Black-Eyed Pea and Spring Green Salad

French breakfast radishes are sweeter than their rounder counterparts, but either kind will work in this fresh side salad.

Prep Time:
25 mins
Cook Time:
40 mins
Total Time:
1 hrs 5 mins


  • 1 16 ounce package frozen black-eyed peas

  • 8 green onions, washed and trimmed

  • 8 cup mixed spring salad greens

  • 2 cup French breakfast radishes or small radishes, washed, trimmed, and cut in large pieces

  • Coarse salt

  • 1 recipe Caramelized Sweet Onion Vinaigrette (see recipe below)
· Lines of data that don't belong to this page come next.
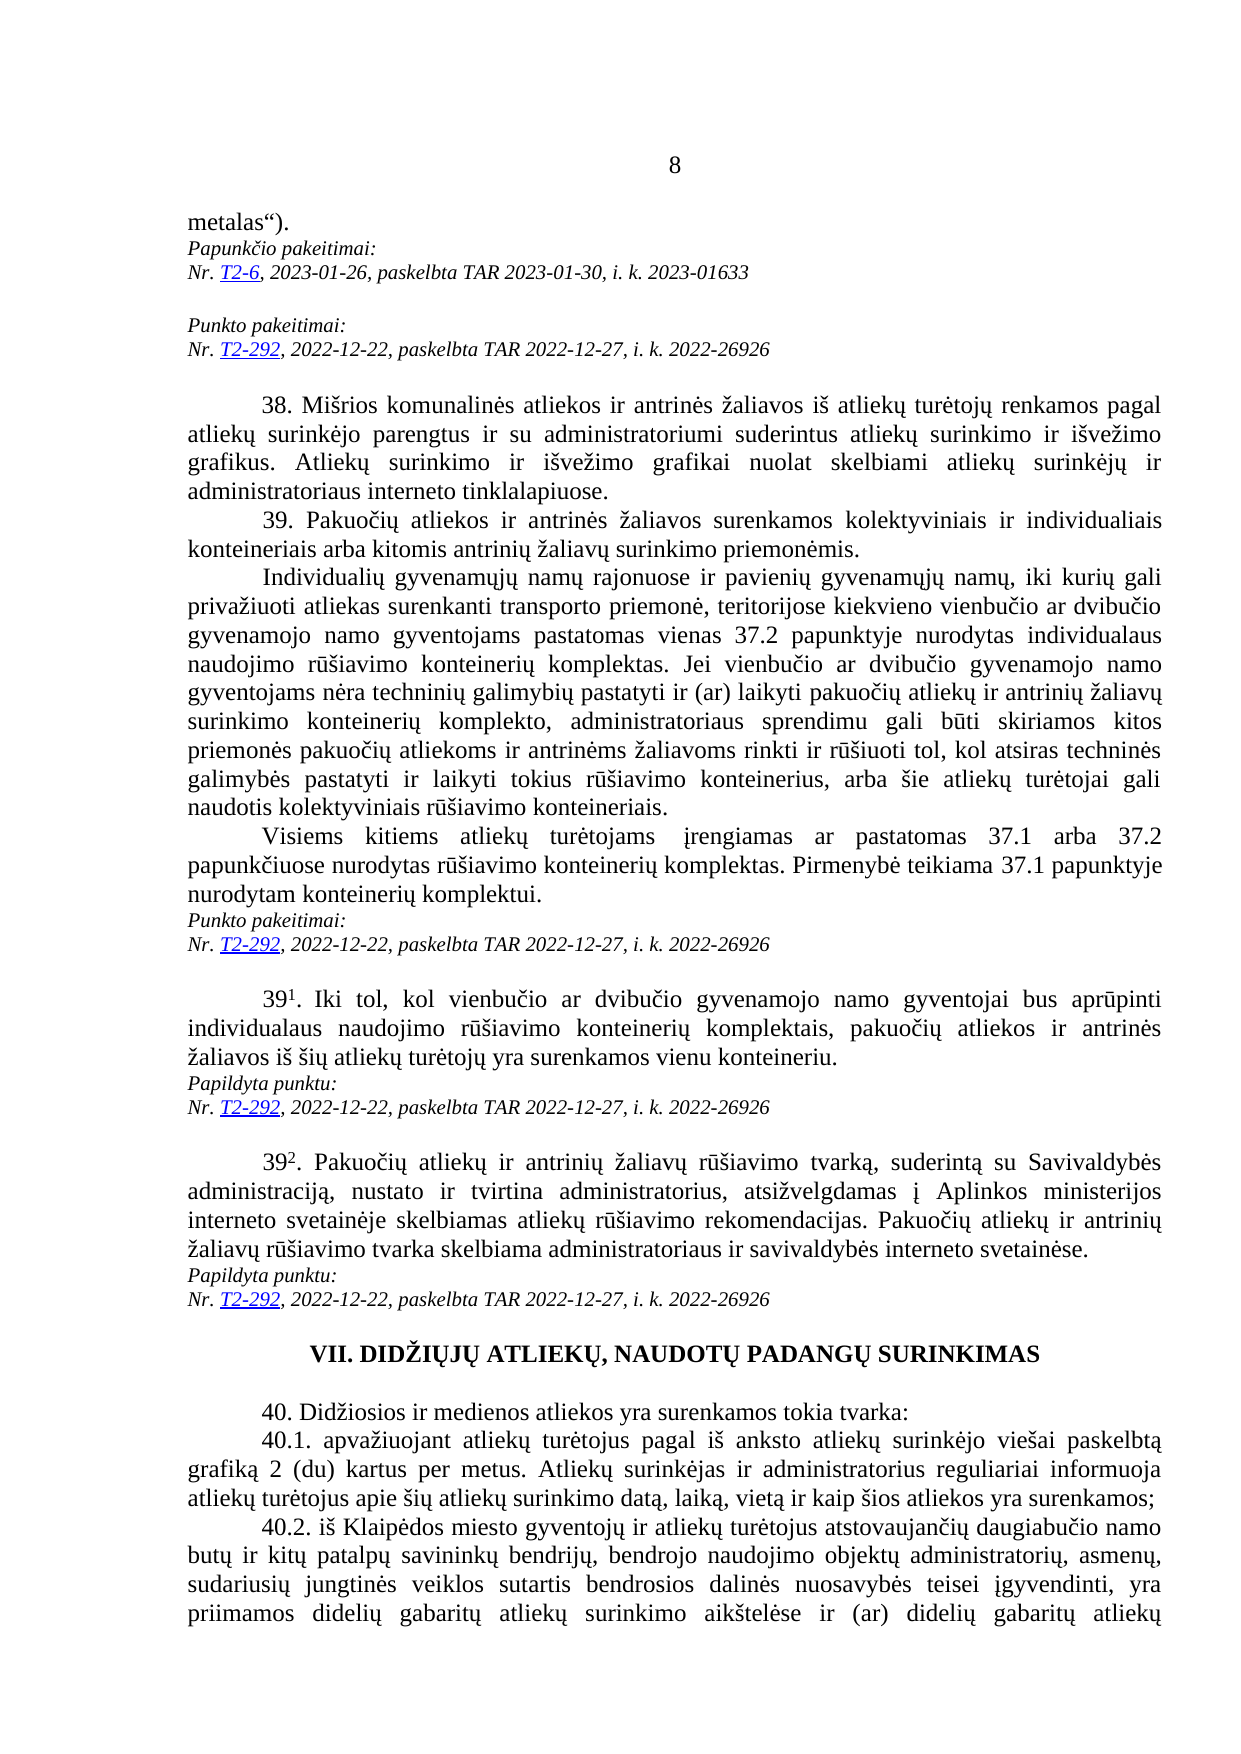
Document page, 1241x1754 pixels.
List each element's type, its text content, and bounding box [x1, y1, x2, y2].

text 40.1. apvažiuojant atliekų turėtojus pagal iš anksto atliekų surinkėjo viešai paskelbtą grafiką 2 (du) kartus per metus. Atliekų surinkėjas ir administratorius reguliariai informuoja atliekų turėtojus apie šių atliekų surinkimo datą, laiką, vietą ir kaip šios atliekos yra surenkamos; [187, 1426, 1162, 1512]
text 40. Didžiosios ir medienos atliekos yra surenkamos tokia tvarka: [187, 1397, 1162, 1426]
text Individualių gyvenamųjų namų rajonuose ir pavienių gyvenamųjų namų, iki kurių gali privažiuoti atliekas surenkanti transporto priemonė, teritorijose kiekvieno vienbučio ar dvibučio gyvenamojo namo gyventojams pastatomas vienas 37.2 papunktyje nurodytas individualaus naudojimo rūšiavimo konteinerių komplektas. Jei vienbučio ar dvibučio gyvenamojo namo gyventojams nėra techninių galimybių pastatyti ir (ar) laikyti pakuočių atliekų ir antrinių žaliavų surinkimo konteinerių komplekto, administratoriaus sprendimu gali būti skiriamos kitos priemonės pakuočių atliekoms ir antrinėms žaliavoms rinkti ir rūšiuoti tol, kol atsiras techninės galimybės pastatyti ir laikyti tokius rūšiavimo konteinerius, arba šie atliekų turėtojai gali naudotis kolektyviniais rūšiavimo konteineriais. [187, 562, 1162, 821]
text 392. Pakuočių atliekų ir antrinių žaliavų rūšiavimo tvarką, suderintą su Savivaldybės administraciją, nustato ir tvirtina administratorius, atsižvelgdamas į Aplinkos ministerijos interneto svetainėje skelbiamas atliekų rūšiavimo rekomendacijas. Pakuočių atliekų ir antrinių žaliavų rūšiavimo tvarka skelbiama administratoriaus ir savivaldybės interneto svetainėse. [187, 1147, 1162, 1262]
text 391. Iki tol, kol vienbučio ar dvibučio gyvenamojo namo gyventojai bus aprūpinti individualaus naudojimo rūšiavimo konteinerių komplektais, pakuočių atliekos ir antrinės žaliavos iš šių atliekų turėtojų yra surenkamos vienu konteineriu. [187, 984, 1162, 1071]
text Nr. T2-292, 2022-12-22, paskelbta TAR 2022-12-27, i. k. 2022-26926 [187, 337, 1162, 361]
text Nr. T2-292, 2022-12-22, paskelbta TAR 2022-12-27, i. k. 2022-26926 [187, 1287, 1162, 1311]
text 40.2. iš Klaipėdos miesto gyventojų ir atliekų turėtojus atstovaujančių daugiabučio namo butų ir kitų patalpų savininkų bendrijų, bendrojo naudojimo objektų administratorių, asmenų, sudariusių jungtinės veiklos sutartis bendrosios dalinės nuosavybės teisei įgyvendinti, yra priimamos didelių gabaritų atliekų surinkimo aikštelėse ir (ar) didelių gabaritų atliekų [187, 1512, 1162, 1627]
text Nr. T2-6, 2023-01-26, paskelbta TAR 2023-01-30, i. k. 2023-01633 [187, 260, 1162, 284]
text metalas“). [187, 207, 1162, 236]
text 38. Mišrios komunalinės atliekos ir antrinės žaliavos iš atliekų turėtojų renkamos pagal atliekų surinkėjo parengtus ir su administratoriumi suderintus atliekų surinkimo ir išvežimo grafikus. Atliekų surinkimo ir išvežimo grafikai nuolat skelbiami atliekų surinkėjų ir administratoriaus interneto tinklalapiuose. [187, 390, 1162, 505]
text VII. DIDŽIŲJŲ ATLIEKŲ, NAUDOTŲ PADANGŲ SURINKIMAS [187, 1339, 1162, 1368]
text Papildyta punktu: [187, 1071, 1162, 1095]
text Nr. T2-292, 2022-12-22, paskelbta TAR 2022-12-27, i. k. 2022-26926 [187, 932, 1162, 956]
text Punkto pakeitimai: [187, 313, 1162, 337]
text Punkto pakeitimai: [187, 907, 1162, 932]
text Visiems kitiems atliekų turėtojams įrengiamas ar pastatomas 37.1 arba 37.2 papunkčiuose nurodytas rūšiavimo konteinerių komplektas. Pirmenybė teikiama 37.1 papunktyje nurodytam konteinerių komplektui. [187, 821, 1162, 907]
text Papildyta punktu: [187, 1262, 1162, 1287]
text Nr. T2-292, 2022-12-22, paskelbta TAR 2022-12-27, i. k. 2022-26926 [187, 1095, 1162, 1119]
text 39. Pakuočių atliekos ir antrinės žaliavos surenkamos kolektyviniais ir individualiais konteineriais arba kitomis antrinių žaliavų surinkimo priemonėmis. [187, 505, 1162, 562]
text Papunkčio pakeitimai: [187, 236, 1162, 260]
Caramelized Sweet Onions Vinaigrette

  • 1 large sweet onion, chopped (1 cup)

  • 1 tablespoon cooking oil

  • ½ cup salad oil

  • ½ cup cider vinegar

  • 1 tablespoon honey

  • ¼ teaspoon salt

  • teaspoon ground black pepper


  1. In a large saucepan cook black-eyed peas, covered, in lightly salted boiling water for 40 minutes or until tender. Drain. Rinse with cold water until beans feel cold. Drain well.

  2. Place whole green onions on a platter and arrange salad greens on top. Top with radishes. Spoon peas over radishes. Sprinkle all with coarse salt. Serve with Caramelized Sweet Onion Vinaigrette. Makes 8 side-dish servings.

Caramelized Sweet Onions Vinaigrette

  1. In a medium to large covered skillet cook sweet onion, in cooking oil over medium-low heat for 13 to 15 minutes or until onions are tender, stirring occasionally. Uncover; cook and stir over medium heat for 3 to 5 minutes more or until onions are golden. Remove from heat; set aside to cool. In a small bowl whisk together salad oil, cider vinegar, honey, salt, and black pepper. Stir in onion mixture. Cover and chill up to 1 week. Makes about 1-1/2 cups.

Nutrition Facts (per serving)

246 Calories
16g Fat
23g Carbs
6g Protein
Nutrition Facts
Servings Per Recipe 8
Calories 246
% Daily Value *
Total Fat 16g 21%
Saturated Fat 2g 10%
Sodium 172mg 7%
Total Carbohydrate 23g 8%
Total Sugars 6g
Protein 6g
Vitamin C 11.2mg 56%
Calcium 50.5mg 4%
Iron 2mg 11%
Potassium 238mg 5%
Folate, total 52.4mcg
Vitamin B-6 0.1mg

*The % Daily Value (DV) tells you how much a nutrient in a food serving contributes to a daily diet. 2,000 calories a day is used for general nutrition advice.